- **TEXT PASSAGE**
# # # # #

Consensus Schmensus

The debate between science and religion and whether one disproves the other usually butts heads hardest in the area of “evolution”, which encompasses multiple definitions (micro/macro etc.) and is routinely equivocated during the discussion.  The evidence is in, says science, man and apes descended from a common ancestor, or so the theory goes.  Who can argue with lab coats and clipboards, or the evidence for that matter?  The evidence comes in many forms; the fossil record, for example, illustrating the strong similarity of skeletal features, which is overwhelmingly incomplete; homologous structures such as the forelimbs of vertebrates, the “design” of which can be attributed to either intelligence or common descent depending upon whom you ask.  But suppose we ask a skeptic of Intelligent Design, usually a scientist of some fashion.  Surely a scientist can be objective when evaluating the evidence, or one would hope.  I am not arguing for or against the Neo-Darwinian Synthesis or Intelligent Design here, but rather the ability to evaluate evidence objectively.

# # # # #

- **THE DATA**
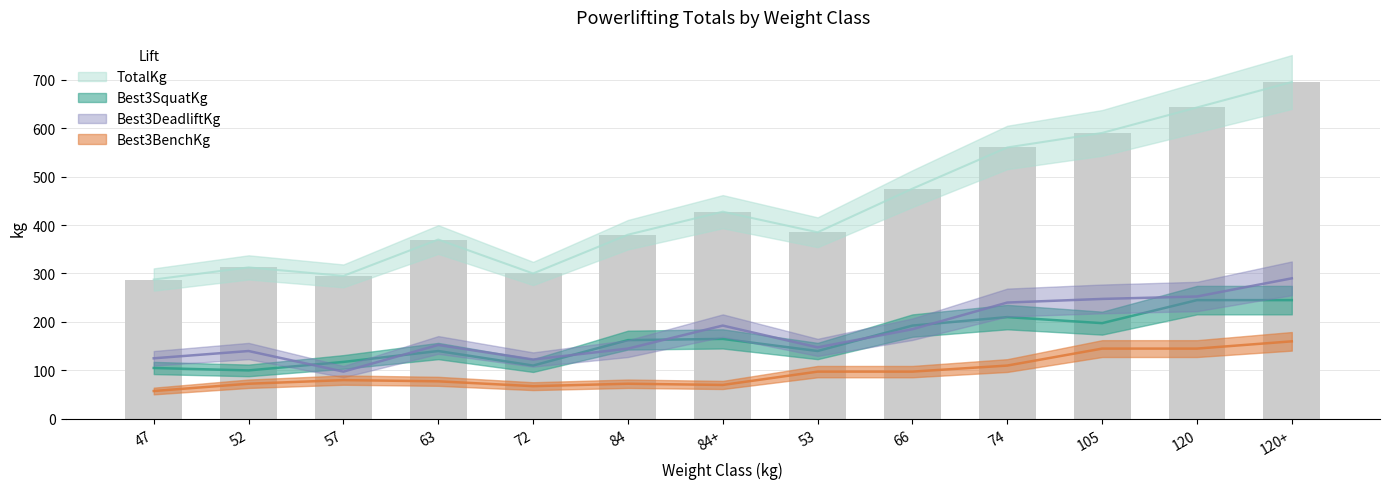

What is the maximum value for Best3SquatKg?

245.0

# # # # #

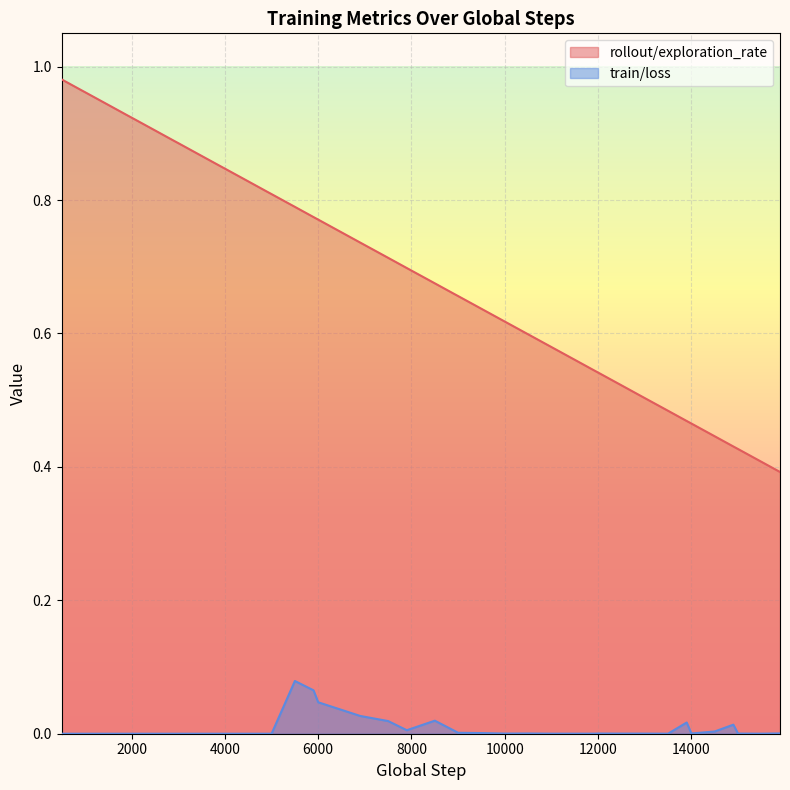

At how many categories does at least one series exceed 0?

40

# # # # #

- **INSTRUCTIONS**
1. In the essay on evolution and objectivity, what does the author say they are actually arguing about?
2. Carry on the essay on evolution and objectivity, picking up after its last sentence.
The entries were drawn from a separate source.

- **EXPECTED RESULTS**
1. The ability to evaluate evidence objectively.

2.
No one is ideologically neutral…about anything.  Well, perhaps on subjects of which you have no prior knowledge.  But once arguments and ideas for or against a position are offered, immediately we start to filter what we have heard or seen or what have you, through the lens of our worldview.  Our worldview about how reality is best explained dictates the weight we give an argument’s merits.  Some people believe they can put aside all biases in order to reach an objective conclusion, although difficult, is possible.  However, simply having a bias does not a priori disqualify the conclusions one makes, unless those biases dictate what types of conclusions the investigation must yield.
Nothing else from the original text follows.